The basic idea of all evolutionary algorithms is to maintain a "population" of solutions (e.g., different circuit designs for a GPU) that undergo cycles of “breeding” and “selection”, much like biological evolution. An example of a breeding scheme is taking two of these potential GPU designs and build a new design that incorporates some elements from either of the "parents". This creates a new solution that is, in some sense, an evolved version of previous solutions, which may make it better or worse.
Then, we apply some selection criteria, most often just evaluating the solutions on whatever problem you're solving—e.g., which GPU design works faster at certain benchmarks—and keep the best 50%. This cycle of breeding and selection is repeated, producing a sequence of increasingly specialized GPU designs that, almost like evolution, seems to magically discover quasi-optimal design elements just by sheer luck and relentless repetition.
Much more can be said about evolutionary algorithms and metaheuristics in general.

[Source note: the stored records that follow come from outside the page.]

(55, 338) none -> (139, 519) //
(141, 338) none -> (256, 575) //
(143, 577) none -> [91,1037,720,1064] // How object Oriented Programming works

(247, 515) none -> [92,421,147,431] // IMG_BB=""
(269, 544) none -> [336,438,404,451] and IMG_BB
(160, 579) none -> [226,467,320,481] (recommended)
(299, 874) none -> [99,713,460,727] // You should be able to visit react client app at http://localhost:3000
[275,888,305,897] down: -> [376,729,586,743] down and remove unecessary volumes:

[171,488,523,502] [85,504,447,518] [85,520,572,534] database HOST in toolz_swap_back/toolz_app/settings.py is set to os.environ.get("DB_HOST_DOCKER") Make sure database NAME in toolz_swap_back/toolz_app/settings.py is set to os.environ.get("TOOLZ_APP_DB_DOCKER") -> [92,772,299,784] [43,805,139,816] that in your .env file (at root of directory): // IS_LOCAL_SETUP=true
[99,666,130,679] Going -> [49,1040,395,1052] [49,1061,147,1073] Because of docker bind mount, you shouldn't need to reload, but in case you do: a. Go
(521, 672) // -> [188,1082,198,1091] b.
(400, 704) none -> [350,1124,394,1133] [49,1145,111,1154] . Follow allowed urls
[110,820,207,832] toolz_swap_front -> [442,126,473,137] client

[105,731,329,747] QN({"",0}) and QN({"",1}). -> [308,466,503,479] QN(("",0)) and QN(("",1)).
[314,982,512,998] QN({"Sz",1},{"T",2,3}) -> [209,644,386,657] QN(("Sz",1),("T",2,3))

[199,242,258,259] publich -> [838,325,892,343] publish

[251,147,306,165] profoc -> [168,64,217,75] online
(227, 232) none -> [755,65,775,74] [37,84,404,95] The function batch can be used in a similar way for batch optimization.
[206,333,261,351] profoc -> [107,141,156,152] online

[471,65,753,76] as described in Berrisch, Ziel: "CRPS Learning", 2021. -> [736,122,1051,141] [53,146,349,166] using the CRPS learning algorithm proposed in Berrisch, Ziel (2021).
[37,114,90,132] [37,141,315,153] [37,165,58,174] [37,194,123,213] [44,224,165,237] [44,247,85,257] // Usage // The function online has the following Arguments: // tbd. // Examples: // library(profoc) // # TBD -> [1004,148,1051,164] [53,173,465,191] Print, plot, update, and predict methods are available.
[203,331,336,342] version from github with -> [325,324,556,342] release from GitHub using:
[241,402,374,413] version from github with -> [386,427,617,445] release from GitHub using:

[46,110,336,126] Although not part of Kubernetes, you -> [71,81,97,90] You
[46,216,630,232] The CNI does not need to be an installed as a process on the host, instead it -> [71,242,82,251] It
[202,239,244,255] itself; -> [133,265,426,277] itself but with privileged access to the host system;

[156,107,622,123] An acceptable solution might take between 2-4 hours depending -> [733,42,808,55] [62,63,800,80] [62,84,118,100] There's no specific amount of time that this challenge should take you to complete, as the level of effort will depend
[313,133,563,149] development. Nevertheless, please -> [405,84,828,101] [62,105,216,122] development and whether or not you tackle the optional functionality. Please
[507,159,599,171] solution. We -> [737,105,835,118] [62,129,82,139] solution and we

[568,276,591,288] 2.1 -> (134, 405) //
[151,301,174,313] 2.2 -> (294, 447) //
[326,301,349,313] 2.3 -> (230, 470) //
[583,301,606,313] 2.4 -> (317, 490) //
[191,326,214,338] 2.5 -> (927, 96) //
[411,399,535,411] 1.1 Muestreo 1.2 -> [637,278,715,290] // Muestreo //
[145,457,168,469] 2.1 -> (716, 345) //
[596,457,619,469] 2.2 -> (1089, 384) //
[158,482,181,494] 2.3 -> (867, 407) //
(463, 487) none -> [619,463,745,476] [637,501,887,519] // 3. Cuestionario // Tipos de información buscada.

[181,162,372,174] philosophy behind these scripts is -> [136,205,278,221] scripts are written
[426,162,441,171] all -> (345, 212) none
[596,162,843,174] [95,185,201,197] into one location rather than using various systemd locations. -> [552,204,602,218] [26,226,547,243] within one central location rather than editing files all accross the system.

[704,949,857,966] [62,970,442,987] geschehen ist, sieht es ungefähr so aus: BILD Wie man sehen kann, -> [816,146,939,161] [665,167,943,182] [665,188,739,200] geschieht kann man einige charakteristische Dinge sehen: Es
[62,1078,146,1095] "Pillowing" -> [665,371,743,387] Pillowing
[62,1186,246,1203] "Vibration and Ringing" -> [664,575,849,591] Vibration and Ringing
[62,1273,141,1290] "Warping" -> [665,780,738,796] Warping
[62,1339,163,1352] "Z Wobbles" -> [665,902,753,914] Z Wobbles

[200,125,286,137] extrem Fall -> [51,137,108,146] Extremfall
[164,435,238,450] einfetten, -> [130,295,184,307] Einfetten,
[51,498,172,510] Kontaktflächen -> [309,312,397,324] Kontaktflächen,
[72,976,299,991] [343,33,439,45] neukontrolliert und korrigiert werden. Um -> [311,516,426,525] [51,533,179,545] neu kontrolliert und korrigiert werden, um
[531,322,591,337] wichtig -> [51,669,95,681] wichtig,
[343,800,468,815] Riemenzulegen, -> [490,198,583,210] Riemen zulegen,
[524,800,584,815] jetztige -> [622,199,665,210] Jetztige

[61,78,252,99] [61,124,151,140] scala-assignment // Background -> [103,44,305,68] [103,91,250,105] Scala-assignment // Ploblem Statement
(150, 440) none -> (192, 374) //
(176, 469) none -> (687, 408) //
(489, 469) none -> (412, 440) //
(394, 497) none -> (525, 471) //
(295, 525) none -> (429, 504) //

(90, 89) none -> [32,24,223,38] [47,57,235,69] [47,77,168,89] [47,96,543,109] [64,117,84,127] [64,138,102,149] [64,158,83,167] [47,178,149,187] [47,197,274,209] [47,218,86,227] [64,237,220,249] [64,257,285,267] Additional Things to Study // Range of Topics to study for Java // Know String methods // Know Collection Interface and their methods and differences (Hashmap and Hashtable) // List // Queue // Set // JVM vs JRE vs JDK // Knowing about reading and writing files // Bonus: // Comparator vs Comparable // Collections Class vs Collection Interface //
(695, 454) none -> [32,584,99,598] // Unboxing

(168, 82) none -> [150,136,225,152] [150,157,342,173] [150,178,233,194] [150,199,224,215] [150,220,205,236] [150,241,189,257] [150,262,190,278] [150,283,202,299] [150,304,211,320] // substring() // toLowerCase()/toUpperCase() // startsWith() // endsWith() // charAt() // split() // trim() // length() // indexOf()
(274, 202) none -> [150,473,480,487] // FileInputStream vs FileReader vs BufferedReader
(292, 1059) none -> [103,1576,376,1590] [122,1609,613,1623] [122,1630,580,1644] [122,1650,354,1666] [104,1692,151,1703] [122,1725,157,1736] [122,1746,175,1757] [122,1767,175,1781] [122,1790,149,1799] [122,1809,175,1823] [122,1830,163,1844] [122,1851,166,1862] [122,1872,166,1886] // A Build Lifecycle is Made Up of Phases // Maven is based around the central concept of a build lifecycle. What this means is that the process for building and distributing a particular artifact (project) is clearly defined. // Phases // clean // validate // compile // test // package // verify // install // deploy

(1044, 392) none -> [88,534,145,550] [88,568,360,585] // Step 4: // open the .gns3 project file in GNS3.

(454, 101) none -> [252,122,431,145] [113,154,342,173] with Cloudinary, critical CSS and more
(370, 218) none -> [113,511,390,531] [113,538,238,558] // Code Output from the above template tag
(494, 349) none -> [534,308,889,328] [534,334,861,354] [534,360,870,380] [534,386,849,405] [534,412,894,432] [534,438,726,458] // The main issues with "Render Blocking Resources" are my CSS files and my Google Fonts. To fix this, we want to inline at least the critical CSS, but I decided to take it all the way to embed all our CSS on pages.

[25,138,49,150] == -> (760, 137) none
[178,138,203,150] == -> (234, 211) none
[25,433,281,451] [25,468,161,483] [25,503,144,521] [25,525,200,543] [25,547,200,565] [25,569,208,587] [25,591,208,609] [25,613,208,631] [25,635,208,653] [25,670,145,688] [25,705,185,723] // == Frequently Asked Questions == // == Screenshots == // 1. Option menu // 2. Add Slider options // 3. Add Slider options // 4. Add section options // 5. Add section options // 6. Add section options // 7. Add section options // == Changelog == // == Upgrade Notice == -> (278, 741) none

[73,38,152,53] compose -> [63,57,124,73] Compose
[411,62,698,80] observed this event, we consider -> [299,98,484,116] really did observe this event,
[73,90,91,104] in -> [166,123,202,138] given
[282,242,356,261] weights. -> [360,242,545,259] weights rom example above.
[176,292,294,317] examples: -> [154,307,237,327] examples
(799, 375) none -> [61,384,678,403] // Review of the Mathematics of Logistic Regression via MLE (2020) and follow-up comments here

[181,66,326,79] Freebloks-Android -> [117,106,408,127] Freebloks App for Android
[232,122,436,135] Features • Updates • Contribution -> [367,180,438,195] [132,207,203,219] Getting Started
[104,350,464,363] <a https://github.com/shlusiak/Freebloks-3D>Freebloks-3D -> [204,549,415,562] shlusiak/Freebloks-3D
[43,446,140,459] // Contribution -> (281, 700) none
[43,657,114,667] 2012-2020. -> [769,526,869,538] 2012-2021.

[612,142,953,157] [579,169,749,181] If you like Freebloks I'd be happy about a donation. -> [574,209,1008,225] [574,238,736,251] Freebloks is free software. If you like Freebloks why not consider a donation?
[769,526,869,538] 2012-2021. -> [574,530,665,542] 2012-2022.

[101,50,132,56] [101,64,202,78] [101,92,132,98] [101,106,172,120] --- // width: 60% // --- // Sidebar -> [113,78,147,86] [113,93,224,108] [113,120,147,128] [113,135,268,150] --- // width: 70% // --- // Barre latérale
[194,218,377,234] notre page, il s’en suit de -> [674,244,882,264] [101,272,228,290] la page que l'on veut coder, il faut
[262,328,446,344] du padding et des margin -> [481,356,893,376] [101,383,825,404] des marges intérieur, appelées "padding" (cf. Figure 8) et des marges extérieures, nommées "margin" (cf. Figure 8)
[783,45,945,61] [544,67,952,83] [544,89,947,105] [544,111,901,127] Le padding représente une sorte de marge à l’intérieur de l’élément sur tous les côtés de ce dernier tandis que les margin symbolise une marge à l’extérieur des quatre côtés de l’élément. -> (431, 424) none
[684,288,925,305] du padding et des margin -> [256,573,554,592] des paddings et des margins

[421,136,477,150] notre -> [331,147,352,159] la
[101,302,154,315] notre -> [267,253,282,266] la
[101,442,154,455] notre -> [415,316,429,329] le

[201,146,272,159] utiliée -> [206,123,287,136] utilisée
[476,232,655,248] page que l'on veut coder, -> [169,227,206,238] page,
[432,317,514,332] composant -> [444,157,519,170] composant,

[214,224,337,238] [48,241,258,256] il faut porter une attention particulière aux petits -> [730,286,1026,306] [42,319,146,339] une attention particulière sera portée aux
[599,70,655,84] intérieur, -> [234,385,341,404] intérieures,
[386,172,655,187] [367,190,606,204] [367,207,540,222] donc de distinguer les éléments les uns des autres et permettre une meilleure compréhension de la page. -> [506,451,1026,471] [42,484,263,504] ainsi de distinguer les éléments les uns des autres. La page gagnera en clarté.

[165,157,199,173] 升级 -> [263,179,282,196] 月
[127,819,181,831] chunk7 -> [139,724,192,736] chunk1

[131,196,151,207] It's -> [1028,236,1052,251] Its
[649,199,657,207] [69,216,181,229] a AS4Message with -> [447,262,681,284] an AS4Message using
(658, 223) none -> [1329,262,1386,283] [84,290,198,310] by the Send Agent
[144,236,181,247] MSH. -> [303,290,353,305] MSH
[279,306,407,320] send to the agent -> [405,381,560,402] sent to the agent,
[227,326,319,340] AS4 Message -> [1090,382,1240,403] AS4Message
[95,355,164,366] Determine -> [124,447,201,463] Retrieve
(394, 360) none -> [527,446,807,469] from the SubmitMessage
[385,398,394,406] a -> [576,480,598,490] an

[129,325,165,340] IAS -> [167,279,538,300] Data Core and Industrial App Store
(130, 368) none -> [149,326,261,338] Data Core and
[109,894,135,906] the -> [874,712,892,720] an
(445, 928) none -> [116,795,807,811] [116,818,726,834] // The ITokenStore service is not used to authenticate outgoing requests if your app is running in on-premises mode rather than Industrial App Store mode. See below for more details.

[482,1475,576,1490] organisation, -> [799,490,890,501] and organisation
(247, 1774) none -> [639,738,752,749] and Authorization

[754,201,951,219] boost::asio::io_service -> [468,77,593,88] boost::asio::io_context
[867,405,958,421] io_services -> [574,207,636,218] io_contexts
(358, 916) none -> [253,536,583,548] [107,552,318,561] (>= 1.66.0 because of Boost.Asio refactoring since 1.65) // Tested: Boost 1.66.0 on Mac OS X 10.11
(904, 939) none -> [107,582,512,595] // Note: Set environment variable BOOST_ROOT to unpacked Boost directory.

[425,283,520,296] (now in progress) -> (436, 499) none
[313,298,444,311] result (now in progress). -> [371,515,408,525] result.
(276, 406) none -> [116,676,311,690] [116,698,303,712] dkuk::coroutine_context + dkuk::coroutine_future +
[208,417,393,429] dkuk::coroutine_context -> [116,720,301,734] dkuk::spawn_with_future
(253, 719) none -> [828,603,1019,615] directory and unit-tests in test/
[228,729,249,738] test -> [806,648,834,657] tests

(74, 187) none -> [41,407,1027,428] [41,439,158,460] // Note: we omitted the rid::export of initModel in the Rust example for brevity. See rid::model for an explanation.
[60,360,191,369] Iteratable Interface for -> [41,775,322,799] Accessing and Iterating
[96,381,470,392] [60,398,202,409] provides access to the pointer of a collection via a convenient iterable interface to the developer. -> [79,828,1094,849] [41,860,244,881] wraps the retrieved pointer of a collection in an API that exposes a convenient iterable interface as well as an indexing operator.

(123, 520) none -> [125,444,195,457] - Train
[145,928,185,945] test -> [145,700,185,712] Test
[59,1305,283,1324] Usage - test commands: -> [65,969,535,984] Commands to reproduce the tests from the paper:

Still, the overall idea is as simple as that: find effective search strategies that seem to work in almost all domains—finding inspiration in nature, engineering, social networks, etc.—and build computational strategies that leverage these insights.
What's next?
Searching is one of the three major problem-solving paradigms in AI and one of the most important topics in computer science in general.
The other two paradigms, learning, and reasoning, are two sides of one of the longest-standing open questions in AI: how important is domain knowledge versus general-purpose learning strategies. If you're interested in that topic—and who isn't, right?—you can check my series on the Foundations of Machine Learning. The first two articles are the most intuitive introduction you'll find around.
In future articles, we'll explore specific search algorithms that are really clever and can solve intractable problems very fast, albeit approximately, of course.
The definition of “algorithm” is slightly more nuanced. You need a finite number of formally-defined instructions that are guaranteed to produce the correct output for any valid input and always finish in a finite number of steps. The caveat is that, as anyone who’s ever coded knows, you can have a finite number of instructions that take an infinite number of steps for some inputs (e.g., get stuck in a while loop). You could also conceivably have an infinite number of instructions but I have no idea if that’s useful.
We’re talking about sorting in the simplest sense here, given a finite set of objects and a total ordering function, finding a permutation of the objects that has zero inversions in that ordering.
By reliably, we mean that it always gives the correct solution. And by fast, we often mean a polynomial-time algorithm, but depending on the nature of the problem, some polynomial-time algorithms might also be impractical.
Again, there is space for nuance here. We have approximate algorithms for the TSP that are pretty fast, and we have exact and fast algorithms for some special cases. TSP is one of the most well-studied problems in Computer Science, so there’s a lot of progress in practical solutions. However, the theoretical bound still holds, no general-purpose solution works in polynomial time for all instances of TSP.
Left as an exercise for the math-savvy reader: proof that indeed log(n!) = O(n log n).
Thank you very much for these explanations Alejandro. For those without a background in computer science, not only can these things finally find an easy explanation, but they are also fascinating to read! I look forward to reading the next parts of this introduction to AI.